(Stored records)
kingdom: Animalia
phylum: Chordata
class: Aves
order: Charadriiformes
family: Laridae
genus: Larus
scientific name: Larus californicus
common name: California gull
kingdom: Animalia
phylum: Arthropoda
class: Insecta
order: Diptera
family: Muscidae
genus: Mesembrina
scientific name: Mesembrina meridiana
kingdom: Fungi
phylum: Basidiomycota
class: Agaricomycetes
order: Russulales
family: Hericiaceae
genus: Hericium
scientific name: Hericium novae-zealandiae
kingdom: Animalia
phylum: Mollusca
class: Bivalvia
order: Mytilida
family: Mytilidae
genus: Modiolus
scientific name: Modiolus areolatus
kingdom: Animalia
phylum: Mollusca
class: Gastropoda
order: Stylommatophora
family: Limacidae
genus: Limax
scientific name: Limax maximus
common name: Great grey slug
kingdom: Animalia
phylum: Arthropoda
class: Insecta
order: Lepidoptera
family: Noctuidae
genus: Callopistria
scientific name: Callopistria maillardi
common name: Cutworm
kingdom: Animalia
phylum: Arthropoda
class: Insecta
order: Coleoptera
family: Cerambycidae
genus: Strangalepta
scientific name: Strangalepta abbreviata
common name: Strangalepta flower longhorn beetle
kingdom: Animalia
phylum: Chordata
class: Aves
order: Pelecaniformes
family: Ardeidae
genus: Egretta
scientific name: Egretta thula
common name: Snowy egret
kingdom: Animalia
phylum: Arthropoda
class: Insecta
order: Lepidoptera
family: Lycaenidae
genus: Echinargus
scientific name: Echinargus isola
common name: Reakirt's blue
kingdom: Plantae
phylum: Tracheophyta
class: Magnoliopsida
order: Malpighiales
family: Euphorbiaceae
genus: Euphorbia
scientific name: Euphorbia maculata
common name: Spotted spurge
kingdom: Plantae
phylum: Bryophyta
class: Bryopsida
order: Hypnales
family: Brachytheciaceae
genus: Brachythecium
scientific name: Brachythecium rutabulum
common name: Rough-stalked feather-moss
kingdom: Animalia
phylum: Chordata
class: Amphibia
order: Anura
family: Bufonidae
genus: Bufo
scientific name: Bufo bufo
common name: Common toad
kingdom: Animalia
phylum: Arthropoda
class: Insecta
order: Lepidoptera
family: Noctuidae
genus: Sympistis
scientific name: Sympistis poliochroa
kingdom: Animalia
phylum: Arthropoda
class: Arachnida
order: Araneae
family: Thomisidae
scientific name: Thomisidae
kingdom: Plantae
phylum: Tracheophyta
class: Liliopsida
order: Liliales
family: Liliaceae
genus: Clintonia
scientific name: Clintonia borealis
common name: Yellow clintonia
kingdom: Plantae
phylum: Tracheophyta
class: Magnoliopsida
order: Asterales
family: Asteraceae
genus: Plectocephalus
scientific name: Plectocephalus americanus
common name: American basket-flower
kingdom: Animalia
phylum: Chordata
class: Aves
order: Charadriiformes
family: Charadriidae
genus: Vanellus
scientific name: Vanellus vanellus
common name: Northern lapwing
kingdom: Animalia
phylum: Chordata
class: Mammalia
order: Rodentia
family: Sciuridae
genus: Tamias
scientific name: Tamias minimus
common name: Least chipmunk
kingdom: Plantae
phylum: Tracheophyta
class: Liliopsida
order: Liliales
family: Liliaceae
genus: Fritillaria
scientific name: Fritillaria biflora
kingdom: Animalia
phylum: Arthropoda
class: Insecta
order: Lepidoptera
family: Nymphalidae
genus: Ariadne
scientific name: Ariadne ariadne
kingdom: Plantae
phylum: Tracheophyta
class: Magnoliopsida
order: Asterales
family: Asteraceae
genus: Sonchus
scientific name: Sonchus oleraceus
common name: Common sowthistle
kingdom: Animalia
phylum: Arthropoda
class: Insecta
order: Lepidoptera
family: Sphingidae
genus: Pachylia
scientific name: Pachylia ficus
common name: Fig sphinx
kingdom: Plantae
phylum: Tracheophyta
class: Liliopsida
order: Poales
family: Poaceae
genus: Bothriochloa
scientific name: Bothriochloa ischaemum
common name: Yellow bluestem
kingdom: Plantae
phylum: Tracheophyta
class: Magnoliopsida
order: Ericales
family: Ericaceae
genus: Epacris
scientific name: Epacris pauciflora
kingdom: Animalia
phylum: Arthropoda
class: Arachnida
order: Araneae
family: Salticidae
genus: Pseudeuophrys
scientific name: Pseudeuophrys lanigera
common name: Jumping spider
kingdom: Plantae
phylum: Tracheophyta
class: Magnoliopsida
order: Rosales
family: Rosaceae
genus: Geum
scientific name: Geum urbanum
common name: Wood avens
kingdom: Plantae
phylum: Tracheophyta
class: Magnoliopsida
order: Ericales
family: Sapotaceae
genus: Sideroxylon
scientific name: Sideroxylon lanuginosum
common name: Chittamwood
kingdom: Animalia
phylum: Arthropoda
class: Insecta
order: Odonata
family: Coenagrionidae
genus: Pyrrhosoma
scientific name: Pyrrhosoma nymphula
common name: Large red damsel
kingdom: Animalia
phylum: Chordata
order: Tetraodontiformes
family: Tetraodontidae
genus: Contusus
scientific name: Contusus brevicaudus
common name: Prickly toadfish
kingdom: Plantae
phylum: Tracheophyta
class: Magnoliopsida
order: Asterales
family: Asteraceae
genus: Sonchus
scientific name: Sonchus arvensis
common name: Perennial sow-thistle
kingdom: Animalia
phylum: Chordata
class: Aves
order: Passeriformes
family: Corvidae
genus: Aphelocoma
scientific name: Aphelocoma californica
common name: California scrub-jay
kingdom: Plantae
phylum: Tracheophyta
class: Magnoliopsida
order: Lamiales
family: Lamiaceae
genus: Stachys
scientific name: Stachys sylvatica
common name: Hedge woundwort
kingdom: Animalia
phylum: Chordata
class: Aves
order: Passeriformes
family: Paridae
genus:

* _What is asked_: Copy out, unchanged, the lines from the very start of the rows through the line that contains "family: Euphorbiaceae", and include that line.

* _Complete output_:
kingdom: Animalia
phylum: Chordata
class: Aves
order: Charadriiformes
family: Laridae
genus: Larus
scientific name: Larus californicus
common name: California gull
kingdom: Animalia
phylum: Arthropoda
class: Insecta
order: Diptera
family: Muscidae
genus: Mesembrina
scientific name: Mesembrina meridiana
kingdom: Fungi
phylum: Basidiomycota
class: Agaricomycetes
order: Russulales
family: Hericiaceae
genus: Hericium
scientific name: Hericium novae-zealandiae
kingdom: Animalia
phylum: Mollusca
class: Bivalvia
order: Mytilida
family: Mytilidae
genus: Modiolus
scientific name: Modiolus areolatus
kingdom: Animalia
phylum: Mollusca
class: Gastropoda
order: Stylommatophora
family: Limacidae
genus: Limax
scientific name: Limax maximus
common name: Great grey slug
kingdom: Animalia
phylum: Arthropoda
class: Insecta
order: Lepidoptera
family: Noctuidae
genus: Callopistria
scientific name: Callopistria maillardi
common name: Cutworm
kingdom: Animalia
phylum: Arthropoda
class: Insecta
order: Coleoptera
family: Cerambycidae
genus: Strangalepta
scientific name: Strangalepta abbreviata
common name: Strangalepta flower longhorn beetle
kingdom: Animalia
phylum: Chordata
class: Aves
order: Pelecaniformes
family: Ardeidae
genus: Egretta
scientific name: Egretta thula
common name: Snowy egret
kingdom: Animalia
phylum: Arthropoda
class: Insecta
order: Lepidoptera
family: Lycaenidae
genus: Echinargus
scientific name: Echinargus isola
common name: Reakirt's blue
kingdom: Plantae
phylum: Tracheophyta
class: Magnoliopsida
order: Malpighiales
family: Euphorbiaceae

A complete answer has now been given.